Regex pattern to count lines in poems with randomly \n or \n\n as line breaks


I need to count the lines of 221 poems and tried counting the line breaks \n.

However, some lines have double line breaks \n\n to make a new verse. These I only want counted as one. The amount and position of double line breaks is random in each poem.

Minimal working example:

library("quanteda")

poem1 <- "This is a line\nThis is a line\n\nAnother line\n\nAnd another one\nThis is the last one"
poem2 <- "Some poetry\n\nMore poetic stuff\nAnother very poetic line\n\nThis is the last line of the poem"

poems <- quanteda::corpus(poem1, poem2)

The resulting line count should be 5 lines for poem1 and 4 lines for poem2.

I tried stringi::stri_count_fixed(texts(poems), pattern = "\n"), but the regex pattern is not elaborate enough to account for the random double line break problem.


Solution

  • You can use stringr::str_count with the \R+ pattern to find the number of consecutive line break sequences in the string:

    > poem1 <- "This is a line\nThis is a line\n\nAnother line\n\nAnd another one\nThis is the last one"
    > poem2 <- "Some poetry\n\nMore poetic stuff\nAnother very poetic line\n\nThis is the last line of the poem"
    > library(stringr)
    > str_count(poem1, "\\R+")
    [1] 4
    > str_count(poem2, "\\R+")
    [1] 3
    

    So the line count is str_count(x, "\\R+") + 1.

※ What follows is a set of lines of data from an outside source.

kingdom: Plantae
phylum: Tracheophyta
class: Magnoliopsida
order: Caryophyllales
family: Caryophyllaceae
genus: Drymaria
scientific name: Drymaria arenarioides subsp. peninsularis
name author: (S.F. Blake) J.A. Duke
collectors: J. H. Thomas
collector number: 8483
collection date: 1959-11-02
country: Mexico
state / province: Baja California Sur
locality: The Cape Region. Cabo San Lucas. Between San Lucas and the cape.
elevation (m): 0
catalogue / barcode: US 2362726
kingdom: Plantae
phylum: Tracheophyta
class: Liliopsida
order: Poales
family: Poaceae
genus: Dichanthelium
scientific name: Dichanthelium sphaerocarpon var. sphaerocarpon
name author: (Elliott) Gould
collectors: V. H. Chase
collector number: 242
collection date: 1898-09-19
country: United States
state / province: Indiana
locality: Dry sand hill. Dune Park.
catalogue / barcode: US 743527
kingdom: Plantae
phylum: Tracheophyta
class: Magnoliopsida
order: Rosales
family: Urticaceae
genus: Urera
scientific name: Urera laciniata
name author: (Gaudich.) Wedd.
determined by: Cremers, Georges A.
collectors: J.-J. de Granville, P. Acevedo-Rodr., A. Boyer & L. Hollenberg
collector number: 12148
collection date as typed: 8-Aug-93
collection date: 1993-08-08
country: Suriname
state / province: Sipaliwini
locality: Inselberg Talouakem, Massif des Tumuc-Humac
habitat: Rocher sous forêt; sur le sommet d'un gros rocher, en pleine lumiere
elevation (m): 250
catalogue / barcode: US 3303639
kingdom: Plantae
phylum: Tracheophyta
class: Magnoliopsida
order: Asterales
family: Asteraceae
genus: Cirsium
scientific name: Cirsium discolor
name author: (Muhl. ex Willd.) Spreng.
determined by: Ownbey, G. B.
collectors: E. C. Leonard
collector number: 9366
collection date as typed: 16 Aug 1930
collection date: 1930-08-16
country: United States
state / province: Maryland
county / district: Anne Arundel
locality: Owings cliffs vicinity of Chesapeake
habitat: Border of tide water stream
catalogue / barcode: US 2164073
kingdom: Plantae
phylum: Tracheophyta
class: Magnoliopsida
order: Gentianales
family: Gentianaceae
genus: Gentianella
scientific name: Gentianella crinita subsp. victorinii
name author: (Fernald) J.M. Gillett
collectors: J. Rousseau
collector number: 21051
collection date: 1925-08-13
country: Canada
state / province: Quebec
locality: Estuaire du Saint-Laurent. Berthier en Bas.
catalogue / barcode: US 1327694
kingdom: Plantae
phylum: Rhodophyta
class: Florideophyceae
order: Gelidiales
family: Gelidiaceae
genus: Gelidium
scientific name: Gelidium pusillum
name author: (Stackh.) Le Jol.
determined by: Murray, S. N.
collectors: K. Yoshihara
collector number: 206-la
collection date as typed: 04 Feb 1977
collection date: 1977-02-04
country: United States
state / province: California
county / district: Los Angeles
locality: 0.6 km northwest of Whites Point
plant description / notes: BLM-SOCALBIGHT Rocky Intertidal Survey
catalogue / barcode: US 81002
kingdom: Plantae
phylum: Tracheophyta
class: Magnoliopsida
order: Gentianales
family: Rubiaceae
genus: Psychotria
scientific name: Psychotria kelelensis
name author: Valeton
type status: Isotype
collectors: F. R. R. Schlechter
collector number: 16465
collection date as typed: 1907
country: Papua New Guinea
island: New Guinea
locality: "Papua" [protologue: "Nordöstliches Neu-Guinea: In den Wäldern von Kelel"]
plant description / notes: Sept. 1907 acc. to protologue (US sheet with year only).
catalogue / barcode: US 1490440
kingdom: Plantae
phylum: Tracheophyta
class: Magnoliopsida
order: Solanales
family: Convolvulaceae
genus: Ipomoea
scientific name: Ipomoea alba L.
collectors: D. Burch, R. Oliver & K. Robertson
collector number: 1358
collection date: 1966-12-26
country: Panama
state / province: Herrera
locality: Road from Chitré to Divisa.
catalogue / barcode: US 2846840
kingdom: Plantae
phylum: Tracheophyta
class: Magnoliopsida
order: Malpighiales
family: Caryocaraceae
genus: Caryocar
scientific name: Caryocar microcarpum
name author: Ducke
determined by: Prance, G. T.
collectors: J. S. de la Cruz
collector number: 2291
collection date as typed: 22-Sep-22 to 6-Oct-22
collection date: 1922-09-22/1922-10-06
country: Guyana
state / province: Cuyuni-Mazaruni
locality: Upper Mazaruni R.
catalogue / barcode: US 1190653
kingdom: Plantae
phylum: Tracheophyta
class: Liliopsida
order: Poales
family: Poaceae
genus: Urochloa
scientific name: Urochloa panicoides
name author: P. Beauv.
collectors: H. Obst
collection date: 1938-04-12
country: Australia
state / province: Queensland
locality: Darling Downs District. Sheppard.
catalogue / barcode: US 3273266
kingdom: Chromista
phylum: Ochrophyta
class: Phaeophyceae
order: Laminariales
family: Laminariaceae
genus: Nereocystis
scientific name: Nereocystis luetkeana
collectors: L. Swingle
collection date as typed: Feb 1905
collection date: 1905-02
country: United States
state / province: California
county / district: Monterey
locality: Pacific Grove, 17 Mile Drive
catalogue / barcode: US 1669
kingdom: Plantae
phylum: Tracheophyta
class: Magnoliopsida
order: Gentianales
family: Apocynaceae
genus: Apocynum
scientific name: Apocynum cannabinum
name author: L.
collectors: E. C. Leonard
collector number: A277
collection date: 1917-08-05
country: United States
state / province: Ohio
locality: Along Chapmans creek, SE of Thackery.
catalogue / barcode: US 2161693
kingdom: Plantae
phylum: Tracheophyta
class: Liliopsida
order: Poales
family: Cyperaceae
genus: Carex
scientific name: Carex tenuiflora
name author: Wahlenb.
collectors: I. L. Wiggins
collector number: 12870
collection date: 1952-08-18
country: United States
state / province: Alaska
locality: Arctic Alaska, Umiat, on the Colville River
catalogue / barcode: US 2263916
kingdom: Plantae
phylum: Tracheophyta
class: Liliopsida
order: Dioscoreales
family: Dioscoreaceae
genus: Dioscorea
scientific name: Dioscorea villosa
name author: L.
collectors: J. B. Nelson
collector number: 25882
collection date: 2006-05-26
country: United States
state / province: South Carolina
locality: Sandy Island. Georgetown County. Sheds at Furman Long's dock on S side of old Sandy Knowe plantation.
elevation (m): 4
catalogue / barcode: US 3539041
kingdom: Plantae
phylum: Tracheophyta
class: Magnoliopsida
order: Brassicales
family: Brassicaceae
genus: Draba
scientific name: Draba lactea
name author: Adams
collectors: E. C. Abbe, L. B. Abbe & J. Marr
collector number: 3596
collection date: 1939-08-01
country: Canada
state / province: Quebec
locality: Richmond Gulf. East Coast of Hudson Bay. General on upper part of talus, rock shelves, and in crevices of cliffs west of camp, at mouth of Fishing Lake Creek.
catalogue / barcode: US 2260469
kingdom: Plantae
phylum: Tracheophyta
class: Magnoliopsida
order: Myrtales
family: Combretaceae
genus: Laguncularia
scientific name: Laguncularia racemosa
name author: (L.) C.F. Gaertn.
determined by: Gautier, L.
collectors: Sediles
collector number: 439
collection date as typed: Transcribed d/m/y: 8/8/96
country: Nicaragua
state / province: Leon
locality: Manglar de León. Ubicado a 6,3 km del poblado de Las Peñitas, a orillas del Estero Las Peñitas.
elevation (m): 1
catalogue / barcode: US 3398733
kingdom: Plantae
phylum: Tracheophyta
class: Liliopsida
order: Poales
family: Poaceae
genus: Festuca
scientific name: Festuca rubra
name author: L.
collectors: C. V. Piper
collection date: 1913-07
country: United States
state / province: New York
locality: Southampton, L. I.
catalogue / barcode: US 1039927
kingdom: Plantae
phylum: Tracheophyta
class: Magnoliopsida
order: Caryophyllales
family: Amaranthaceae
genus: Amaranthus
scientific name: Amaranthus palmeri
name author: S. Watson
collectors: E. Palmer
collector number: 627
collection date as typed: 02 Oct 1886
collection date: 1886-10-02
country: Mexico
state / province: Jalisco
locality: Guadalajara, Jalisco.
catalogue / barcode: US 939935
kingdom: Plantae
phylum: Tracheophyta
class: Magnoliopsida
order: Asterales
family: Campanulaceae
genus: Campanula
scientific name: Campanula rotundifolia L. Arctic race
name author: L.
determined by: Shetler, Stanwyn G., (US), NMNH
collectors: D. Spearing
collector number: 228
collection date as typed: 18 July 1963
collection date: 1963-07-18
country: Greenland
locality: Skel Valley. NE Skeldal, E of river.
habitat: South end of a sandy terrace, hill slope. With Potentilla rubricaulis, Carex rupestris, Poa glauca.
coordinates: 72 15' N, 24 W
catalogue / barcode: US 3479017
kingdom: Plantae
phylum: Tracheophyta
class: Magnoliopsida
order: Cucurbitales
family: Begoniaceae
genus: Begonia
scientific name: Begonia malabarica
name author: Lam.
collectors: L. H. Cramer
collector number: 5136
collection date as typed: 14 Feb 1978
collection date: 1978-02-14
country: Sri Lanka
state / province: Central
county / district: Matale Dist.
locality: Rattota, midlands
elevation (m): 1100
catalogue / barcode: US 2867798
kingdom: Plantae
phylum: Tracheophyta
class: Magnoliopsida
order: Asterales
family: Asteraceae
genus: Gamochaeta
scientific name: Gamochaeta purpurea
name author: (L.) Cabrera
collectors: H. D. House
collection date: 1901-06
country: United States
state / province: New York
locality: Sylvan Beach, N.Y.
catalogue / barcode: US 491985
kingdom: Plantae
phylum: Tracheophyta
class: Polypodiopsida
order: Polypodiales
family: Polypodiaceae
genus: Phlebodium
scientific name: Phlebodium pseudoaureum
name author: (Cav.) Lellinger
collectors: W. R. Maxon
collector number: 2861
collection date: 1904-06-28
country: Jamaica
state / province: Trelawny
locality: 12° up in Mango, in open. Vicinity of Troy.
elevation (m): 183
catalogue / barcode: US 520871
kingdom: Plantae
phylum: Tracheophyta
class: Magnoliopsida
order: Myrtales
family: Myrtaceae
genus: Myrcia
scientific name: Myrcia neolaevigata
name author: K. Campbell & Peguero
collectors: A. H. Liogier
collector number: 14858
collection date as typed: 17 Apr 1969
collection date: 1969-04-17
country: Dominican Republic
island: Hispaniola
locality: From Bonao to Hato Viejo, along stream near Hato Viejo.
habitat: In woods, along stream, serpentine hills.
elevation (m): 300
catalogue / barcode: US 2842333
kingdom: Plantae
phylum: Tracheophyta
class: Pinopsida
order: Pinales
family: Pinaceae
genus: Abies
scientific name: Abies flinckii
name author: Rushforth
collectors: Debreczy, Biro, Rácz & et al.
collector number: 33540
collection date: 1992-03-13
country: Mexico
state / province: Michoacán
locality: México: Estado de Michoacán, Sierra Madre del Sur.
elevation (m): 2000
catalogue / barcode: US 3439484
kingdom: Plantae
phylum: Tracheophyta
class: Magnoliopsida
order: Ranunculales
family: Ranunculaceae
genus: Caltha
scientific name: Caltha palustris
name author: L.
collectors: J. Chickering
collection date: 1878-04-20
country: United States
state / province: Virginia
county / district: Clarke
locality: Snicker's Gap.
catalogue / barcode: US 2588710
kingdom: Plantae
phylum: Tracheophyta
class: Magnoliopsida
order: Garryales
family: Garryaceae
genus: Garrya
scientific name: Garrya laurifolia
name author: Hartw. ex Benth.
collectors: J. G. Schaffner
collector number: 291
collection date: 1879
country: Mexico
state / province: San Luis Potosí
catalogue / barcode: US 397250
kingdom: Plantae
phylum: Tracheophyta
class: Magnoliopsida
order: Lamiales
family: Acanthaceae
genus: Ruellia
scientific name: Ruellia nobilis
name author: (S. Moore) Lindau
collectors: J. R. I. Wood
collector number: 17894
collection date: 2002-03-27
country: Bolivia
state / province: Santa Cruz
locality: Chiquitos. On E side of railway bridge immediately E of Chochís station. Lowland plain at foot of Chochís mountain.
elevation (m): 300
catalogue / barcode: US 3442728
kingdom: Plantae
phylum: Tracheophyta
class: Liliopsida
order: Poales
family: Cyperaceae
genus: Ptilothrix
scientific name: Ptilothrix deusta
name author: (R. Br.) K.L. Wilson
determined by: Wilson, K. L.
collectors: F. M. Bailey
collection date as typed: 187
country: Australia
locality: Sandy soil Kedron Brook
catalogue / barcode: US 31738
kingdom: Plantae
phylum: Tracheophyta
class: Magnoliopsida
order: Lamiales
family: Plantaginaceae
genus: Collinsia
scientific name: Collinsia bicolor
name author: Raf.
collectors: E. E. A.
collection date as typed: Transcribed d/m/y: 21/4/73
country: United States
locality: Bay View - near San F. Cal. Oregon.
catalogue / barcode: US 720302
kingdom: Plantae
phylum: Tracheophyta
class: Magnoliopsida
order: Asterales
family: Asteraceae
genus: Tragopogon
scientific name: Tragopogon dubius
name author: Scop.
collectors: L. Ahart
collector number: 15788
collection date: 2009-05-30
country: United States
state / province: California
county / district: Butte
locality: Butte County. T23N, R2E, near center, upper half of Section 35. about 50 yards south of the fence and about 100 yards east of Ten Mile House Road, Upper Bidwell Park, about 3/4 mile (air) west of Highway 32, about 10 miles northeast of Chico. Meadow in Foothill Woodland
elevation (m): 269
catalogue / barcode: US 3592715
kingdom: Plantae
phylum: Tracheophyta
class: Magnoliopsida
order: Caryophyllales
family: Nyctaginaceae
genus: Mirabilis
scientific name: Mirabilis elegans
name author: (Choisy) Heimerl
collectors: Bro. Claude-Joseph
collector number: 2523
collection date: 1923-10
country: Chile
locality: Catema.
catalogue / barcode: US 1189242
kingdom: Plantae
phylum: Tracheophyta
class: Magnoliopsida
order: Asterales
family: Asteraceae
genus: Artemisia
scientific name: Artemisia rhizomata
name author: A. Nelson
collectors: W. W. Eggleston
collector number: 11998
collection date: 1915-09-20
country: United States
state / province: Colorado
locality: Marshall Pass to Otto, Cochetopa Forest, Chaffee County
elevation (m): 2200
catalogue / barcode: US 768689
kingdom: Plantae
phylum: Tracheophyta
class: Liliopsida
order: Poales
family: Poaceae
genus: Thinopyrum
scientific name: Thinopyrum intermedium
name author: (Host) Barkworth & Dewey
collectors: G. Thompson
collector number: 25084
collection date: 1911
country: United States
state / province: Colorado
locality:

    The \R pattern matches any line break sequence, CRLF, LF or CR. \R+ matches a sequence of one or more such line break sequence.

    See the R code DEMO online:

    poem1 <- "This is a line\nThis is a line\n\nAnother line\n\nAnd another one\nThis is the last one"
    poem2 <- "Some poetry\n\nMore poetic stuff\nAnother very poetic line\n\nThis is the last line of the poem"
    library(stringr)
    str_count(poem1, "\\R+")
    # => [1] 4
    str_count(poem2, "\\R+")
    # => [1] 3
    ## Line counts:
    str_count(poem1, "\\R+") + 1
    # => [1] 5
    str_count(poem2, "\\R+") + 1
    # => [1] 4